Claims that a 'wonder drug' on sale in Swaziland can cure HIV are unfounded, an investigation has uncovered.
The Times of Swaziland, the only independent daily newspaper in the kingdom, reported last month (November 2013) that a herbal product called 3H, sold by HHH Nature Health, could cure HIV in three months.
The newspaper gave details of a doctor in Manzini who was prescribing the product, which the Times called a 'wonder drug'. It published testimonials from people (but did not give their real names) that the product 'really worked'.
The Times reported, 'Promoters of this product have said it only takes three months for an HIV patient using this product to get well, with the virus no longer detectable from their body.'
The Times gave a website address where readers could buy the formula. A four-month supply of the herbal product costs 2,400 euros (E34,000 or US$3,200).

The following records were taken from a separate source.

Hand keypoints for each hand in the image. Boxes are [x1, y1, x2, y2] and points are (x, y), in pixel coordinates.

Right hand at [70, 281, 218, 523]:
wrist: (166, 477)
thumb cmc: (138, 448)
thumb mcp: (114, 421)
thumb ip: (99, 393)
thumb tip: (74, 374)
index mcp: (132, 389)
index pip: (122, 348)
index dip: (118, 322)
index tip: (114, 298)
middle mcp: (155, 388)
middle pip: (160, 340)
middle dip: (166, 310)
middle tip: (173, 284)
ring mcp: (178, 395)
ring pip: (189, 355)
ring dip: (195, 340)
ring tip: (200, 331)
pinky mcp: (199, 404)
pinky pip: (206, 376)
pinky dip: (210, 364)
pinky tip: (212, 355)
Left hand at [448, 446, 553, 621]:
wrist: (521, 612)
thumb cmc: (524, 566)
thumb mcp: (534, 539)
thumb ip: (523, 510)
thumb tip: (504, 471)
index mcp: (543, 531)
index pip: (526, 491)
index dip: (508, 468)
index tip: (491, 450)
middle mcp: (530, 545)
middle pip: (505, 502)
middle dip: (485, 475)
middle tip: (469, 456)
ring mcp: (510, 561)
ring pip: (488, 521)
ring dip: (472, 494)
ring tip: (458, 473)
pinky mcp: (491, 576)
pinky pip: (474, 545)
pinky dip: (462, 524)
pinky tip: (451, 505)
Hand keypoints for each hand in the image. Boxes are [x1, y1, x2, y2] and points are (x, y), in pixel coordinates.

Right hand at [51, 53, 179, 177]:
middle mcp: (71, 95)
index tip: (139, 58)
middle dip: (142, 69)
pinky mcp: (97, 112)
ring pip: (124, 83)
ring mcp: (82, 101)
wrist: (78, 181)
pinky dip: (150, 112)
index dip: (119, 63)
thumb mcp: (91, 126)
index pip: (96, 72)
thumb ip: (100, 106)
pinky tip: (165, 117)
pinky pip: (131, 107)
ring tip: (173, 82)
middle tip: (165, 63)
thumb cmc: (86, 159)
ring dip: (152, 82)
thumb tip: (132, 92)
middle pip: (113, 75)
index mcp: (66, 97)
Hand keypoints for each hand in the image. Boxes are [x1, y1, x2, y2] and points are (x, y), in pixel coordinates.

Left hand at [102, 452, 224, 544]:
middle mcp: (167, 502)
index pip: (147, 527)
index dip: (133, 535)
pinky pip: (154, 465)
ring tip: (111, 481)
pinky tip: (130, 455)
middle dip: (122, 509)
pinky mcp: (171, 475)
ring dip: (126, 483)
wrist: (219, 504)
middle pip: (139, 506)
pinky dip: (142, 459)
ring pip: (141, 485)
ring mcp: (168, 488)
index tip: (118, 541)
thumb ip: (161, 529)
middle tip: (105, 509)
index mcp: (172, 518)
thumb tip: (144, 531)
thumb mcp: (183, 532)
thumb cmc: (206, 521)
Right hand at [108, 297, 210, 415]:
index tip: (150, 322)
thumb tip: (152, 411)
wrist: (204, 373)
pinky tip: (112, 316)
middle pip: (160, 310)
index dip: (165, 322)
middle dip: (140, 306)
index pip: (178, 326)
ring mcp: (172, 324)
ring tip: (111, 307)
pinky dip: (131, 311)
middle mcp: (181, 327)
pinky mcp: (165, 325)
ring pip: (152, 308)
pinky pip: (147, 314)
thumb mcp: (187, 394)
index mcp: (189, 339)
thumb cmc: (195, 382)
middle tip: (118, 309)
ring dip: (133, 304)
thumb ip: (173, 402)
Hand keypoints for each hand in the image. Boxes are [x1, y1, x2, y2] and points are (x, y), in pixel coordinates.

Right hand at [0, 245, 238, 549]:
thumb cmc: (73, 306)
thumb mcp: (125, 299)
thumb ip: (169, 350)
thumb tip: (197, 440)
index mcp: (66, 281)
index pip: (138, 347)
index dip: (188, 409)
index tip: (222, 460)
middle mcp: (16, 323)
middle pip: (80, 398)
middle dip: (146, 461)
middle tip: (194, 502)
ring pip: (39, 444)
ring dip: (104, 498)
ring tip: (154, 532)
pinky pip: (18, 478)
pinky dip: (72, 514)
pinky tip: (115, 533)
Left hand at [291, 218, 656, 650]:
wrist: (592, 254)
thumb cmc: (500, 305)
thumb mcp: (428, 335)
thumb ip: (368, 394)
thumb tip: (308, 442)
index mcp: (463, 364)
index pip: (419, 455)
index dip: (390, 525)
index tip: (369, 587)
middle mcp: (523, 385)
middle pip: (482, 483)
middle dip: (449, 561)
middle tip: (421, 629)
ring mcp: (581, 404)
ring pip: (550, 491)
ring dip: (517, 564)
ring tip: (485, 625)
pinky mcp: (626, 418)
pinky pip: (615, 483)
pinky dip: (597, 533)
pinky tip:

Now, investigators from the Africa Check, a fact-checking website, have shown that 3H, along with other so-called HIV 'cures', are not what they seem.
The Times reported that the makers of the herbal formula 3H said it was 'developed and researched by a team of German scientists and doctors'.
Responding to the Times' report, Africa Check said, 'This might sound impressive at first glance but means nothing, as is often the case. Having a treatment tested is not the same as having proof that it works. How it is tested and by whom is key.'
None of this information about testing is supplied by HHH. Africa Check added, 'Instead, the main "evidence" promoted by the sellers of these products is formed of unverifiable "testimonials" from people who report or claim to be progressing "very well" and praise the promoters.'
HIV scams are nothing new in Swaziland, which has the highest rate of HIV infection in the world. King Mswati III himself was caught up in one. The King endorsed a goat serum scam that was being peddled by his son Prince Lindani.
The scam was to sell goat serum that was 'totally reliable in the cure of Aids'. It involved injecting goats with HIV and creating antibodies which were then injected into people with AIDS. The scam was set to make its promoters US$100 million.
The prince even wrote a letter that was used by the fraudsters in their publicity saying his father the King backed the project.
The prince was not at the centre of the fraud: he was just a gullible dupe who got conned.